I was the child who had parents who thought I should eat "enough". I don't think we particularly had no pudding if we didn't eat enough, but my parents had a thing about me eating enough carbohydrates. This meant either mashed potato or brown bread. I now eat neither, and even the smell can make me vomit.
I still have a poor relationship with food.
Now the thing was I had a reputation in our family as being a picky eater. Looking back I wasn't. I didn't/don't have a huge appetite. Genuinely I had eaten enough. But actually the situation was that I didn't like the same food as my parents-which was very traditional British food. Toad in the hole was about as adventurous as it came (and yes, we did get mashed potato served with that).
My siblings liked that. I didn't.
We once went to a posh restaurant for my grandparents' ruby wedding. I remember sitting there awed by all the lovely food. They brought a trolley loaded with what I though of as really exotic food (like salmon!!) and served you what you wanted. I think I tried everything!
My brother took one look and said "I'd rather have bangers and mash" and my sister stuck to the one dish she knew.
As an adult, I realise that actually I was far more adventurous with food than they were. I was very happy to try different foods and often like it. But they liked the staple diet we had, which I didn't.
Have a think about it. Are you asking them to eat food they really don't like? What purpose is it to make them eat that? I'll tell you it's pretty miserable looking at a plate of food and not wanting to eat it.
Dh's family had a policy that they had to have a bit of everything and eat it all-even on Christmas day. There's only one thing dh really hates and that's sprouts. Actually I suspect if he ate one, he'd quite like it. But his memory of sprouts as a child was being forced to have one-why? He'd have happily eaten more of other vegetables, and it never would have been the only vegetable. The result is that he won't try them now.
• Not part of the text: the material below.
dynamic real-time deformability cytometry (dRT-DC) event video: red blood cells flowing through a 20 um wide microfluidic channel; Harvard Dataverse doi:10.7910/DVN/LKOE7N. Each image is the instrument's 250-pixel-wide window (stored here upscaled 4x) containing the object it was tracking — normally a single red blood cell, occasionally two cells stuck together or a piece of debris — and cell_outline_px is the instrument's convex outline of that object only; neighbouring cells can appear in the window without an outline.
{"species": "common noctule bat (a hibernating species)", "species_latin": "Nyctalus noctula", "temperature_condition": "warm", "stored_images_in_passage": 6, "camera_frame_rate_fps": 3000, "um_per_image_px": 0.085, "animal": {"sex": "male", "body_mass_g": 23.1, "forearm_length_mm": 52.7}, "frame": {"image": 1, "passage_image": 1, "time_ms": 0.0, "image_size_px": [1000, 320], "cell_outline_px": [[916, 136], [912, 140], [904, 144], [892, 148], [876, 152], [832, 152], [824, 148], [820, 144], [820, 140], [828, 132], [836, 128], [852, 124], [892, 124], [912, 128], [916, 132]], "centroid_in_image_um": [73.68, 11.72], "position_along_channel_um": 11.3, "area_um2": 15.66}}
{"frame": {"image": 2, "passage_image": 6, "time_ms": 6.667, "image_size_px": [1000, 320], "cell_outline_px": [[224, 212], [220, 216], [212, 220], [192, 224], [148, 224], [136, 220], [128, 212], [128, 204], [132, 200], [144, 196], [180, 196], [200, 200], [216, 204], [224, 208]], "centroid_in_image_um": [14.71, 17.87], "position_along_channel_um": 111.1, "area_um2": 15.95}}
Make a list of what they like. Is it reasonable? Are they consistent? Can you make sure that there is always something decent that they like? I prefer raw carrots, so often eat mine raw. Is that a problem? No. Does it matter if one meal all they eat is raw carrots? No. Just make sure the other meal has other food types-do cheese on toast or pizza with extra cheese or something.
Get them to help cook when you're doing something new. Children often will try things they've made that they won't otherwise. Praise them for trying things, and don't make them finish it if they don't like it.
And don't give them a huge portion. I used to find a huge portion made my appetite disappear immediately. I knew I wouldn't finish it, so it felt too much to begin.
For my dc, I have one who as a baby ate everything, then was ill as a 8yo and then ate a very limited diet after that.
One who ate nothing as a baby (only thing she'd eat consistently was tinned sweetcorn) and now eats fairly well, but always had a small appetite.
One who always will try things and eats well all the time.
So for the first one, I would make sure that every other meal was something she'd eat. But if it was something I knew she really didn't like, then I'd do her a baked potato and cheese, or I'd have a pie that she could eat 1/4 at a time. It was a boring diet, but she survived. The one thing I didn't allow was liking something the day before then refusing it the next. She's now an adult and eats a healthy diet, not hugely varied, but that isn't a problem.
With dd2 if she hadn't eaten much for a couple of days I'd do a tin of sweetcorn. Gradually she learnt to try things and eat more, never put pressure on her to eat, and now she eats most things (except melted cheese).
Ds I know he's really ill if he doesn't eat, so never a problem!